═════ Records for the task

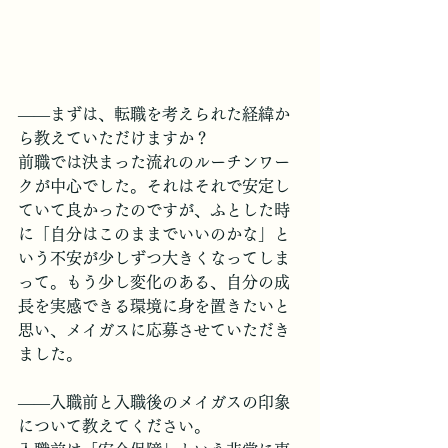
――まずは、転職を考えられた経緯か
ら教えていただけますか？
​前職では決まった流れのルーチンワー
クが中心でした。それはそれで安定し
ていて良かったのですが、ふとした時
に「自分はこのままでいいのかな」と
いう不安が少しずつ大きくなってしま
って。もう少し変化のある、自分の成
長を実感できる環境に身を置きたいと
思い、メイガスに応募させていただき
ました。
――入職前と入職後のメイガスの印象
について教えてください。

══════════
═════ Records for the task

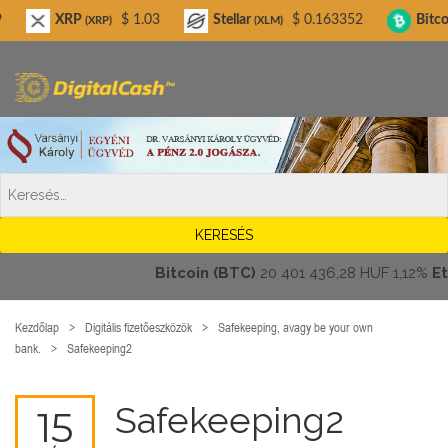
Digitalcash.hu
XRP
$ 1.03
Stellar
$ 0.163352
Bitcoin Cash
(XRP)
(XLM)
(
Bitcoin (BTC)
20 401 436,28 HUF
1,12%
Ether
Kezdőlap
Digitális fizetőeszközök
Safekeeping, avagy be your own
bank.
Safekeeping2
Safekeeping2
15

══════════

**Task requirements**
From the records above, transcribe without alteration every line from the one with "ら教えていただけますか？" to the one with "について教えてください。", inclusive.

**Solved exercise**
ら教えていただけますか？
​前職では決まった流れのルーチンワー
クが中心でした。それはそれで安定し
ていて良かったのですが、ふとした時
に「自分はこのままでいいのかな」と
いう不安が少しずつ大きくなってしま
って。もう少し変化のある、自分の成
長を実感できる環境に身を置きたいと
思い、メイガスに応募させていただき
ました。
――入職前と入職後のメイガスの印象
について教えてください。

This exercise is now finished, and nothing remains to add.